[Start of section]

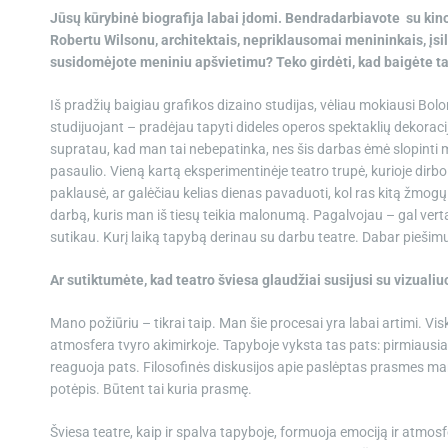
Jūsų kūrybinė biografija labai įdomi. Bendradarbiavote su kin
Robertu Wilsonu, architektais, nepriklausomai menininkais, įsi
susidomėjote meniniu apšvietimu? Teko girdėti, kad baigėte t
Iš pradžių baigiau grafikos dizaino studijas, vėliau mokiausi Bol
studijuojant – pradėjau tapyti dideles operos spektaklių dekoraci
supratau, kad man tai nebepatinka, nes šis darbas ėmė slopinti m
pasaulio. Vieną kartą eksperimentinėje teatro trupė, kurioje dirbo 
paklausė, ar galėčiau kelias dienas pavaduoti, kol ras kitą žmogų
darbą, kuris man iš tiesų teikia malonumą. Pagalvojau – gal verta 
sutikau. Kurį laiką tapybą derinau su darbu teatre. Dabar piešimui v
Ar sutiktumėte, kad teatro šviesa glaudžiai susijusi su vizuali
Mano požiūriu – tikrai taip. Man šie procesai yra labai artimi. Vi
atmosfera tvyro akimirkoje. Tapyboje vyksta tas pats: pirmiausia
reaguoja pats. Filosofinės diskusijos apie paslėptas prasmes man
potėpis. Būtent tai kuria prasmę.
Šviesa teatre, kaip ir spalva tapyboje, formuoja emociją ir atmosfer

[End of section]

EXERCISE REQUIREMENTS:
Convert the lines of text, starting at the beginning of the entries and going on through the line that contains "sutikau. Kurį laiką", into a JSON list of strings with one string per line, leaving out blank lines and the pictures.

SOLUTION TO THIS TASK:
[
  "Jūsų kūrybinė biografija labai įdomi. Bendradarbiavote su kin",
  "Robertu Wilsonu, architektais, nepriklausomai menininkais, įsi",
  "susidomėjote meniniu apšvietimu? Teko girdėti, kad baigėte t",
  "Iš pradžių baigiau grafikos dizaino studijas, vėliau mokiausi Bol",
  "studijuojant – pradėjau tapyti dideles operos spektaklių dekoraci",
  "supratau, kad man tai nebepatinka, nes šis darbas ėmė slopinti m",
  "pasaulio. Vieną kartą eksperimentinėje teatro trupė, kurioje dirbo ",
  "paklausė, ar galėčiau kelias dienas pavaduoti, kol ras kitą žmogų",
  "darbą, kuris man iš tiesų teikia malonumą. Pagalvojau – gal verta ",
  "sutikau. Kurį laiką tapybą derinau su darbu teatre. Dabar piešimui v"
]